Importance of ventilator mode in long-term noninvasive positive pressure ventilation (https://www.resmedjournal.com/article/S0954-6111(09)00227-3/fulltext)より引用
日本語訳としては
KaplaneMeier解析の結果,純粋対照群ではNPPVの長期継続率が有意に増加した.182名の患者におけるNPPVの5年および10年継続率はそれぞれ60.0%および31.0%であった。純制御群106例では68.3%,41.4%,アシスト群76例では46.7%,12.7%であり,純制御群に比べ,アシスト群では生存率が低下した.
純制御はTモードのことです。ここで驚きなのは、S/TモードよりTモードの方が長期継続率が高いということです。
現在のメイン機種ではTimed mode単独搭載の機種は存在しないため、この状況は非常に悔やまれます。

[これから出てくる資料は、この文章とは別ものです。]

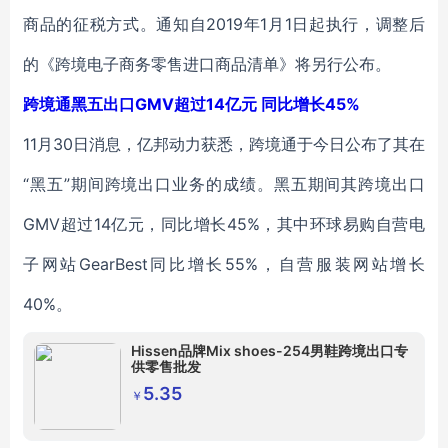
商品的征税方式。通知自2019年1月1日起执行，调整后
的《跨境电子商务零售进口商品清单》将另行公布。
跨境通黑五出口GMV超过14亿元 同比增长45%
11月30日消息，亿邦动力获悉，跨境通于今日公布了其在
“黑五”期间跨境出口业务的成绩。黑五期间其跨境出口
GMV超过14亿元，同比增长45%，其中环球易购自营电
子网站GearBest同比增长55%，自营服装网站增长
40%。
Hissen品牌Mix shoes-254男鞋跨境出口专
供零售批发
5.35
￥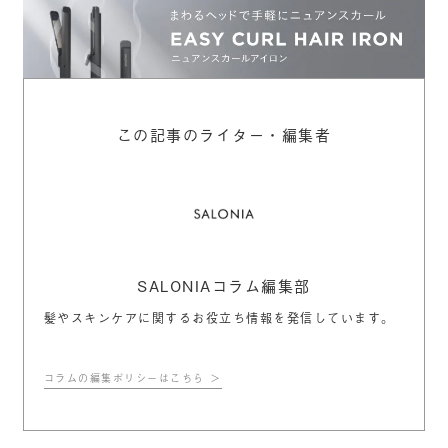
この記事のライター・編集者
SALONIAコラム編集部
髪やスキンケアに関するお役立ち情報を発信しています。
コラムの編集ポリシーはこちら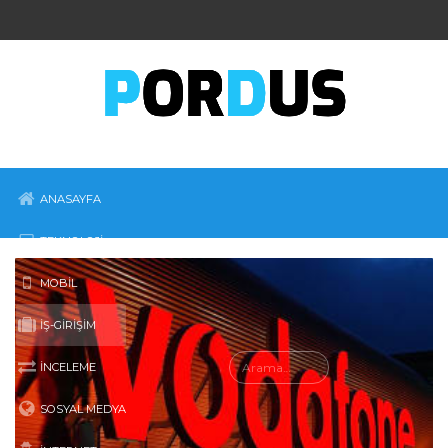
ANASAYFA
TEKNOLOJI
MOBIL
İŞ-GIRIŞIM
İNCELEME
SOSYAL MEDYA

ただし、上記の報告などでもあがっていますが、CO2のControlはS/Tモードの方が良好という結果も出ています。
その為、選択は悩ましいところです。
あとがき
今回はT-mode単独でのお話でした。
S-modeとそんなに変わらないじゃないか?と思う方も居るかもしれません。しかし、自発呼吸の有無というのは呼吸器にとってはとても大きいのです。
また、これまでお話しした特徴や効果などは、マスクフィッティングをしっかりしていることが前提の話です。
なので、そのあたりもまた別でお話しできればと思っています。
これまで長丁場でしたが、ありがとうございました。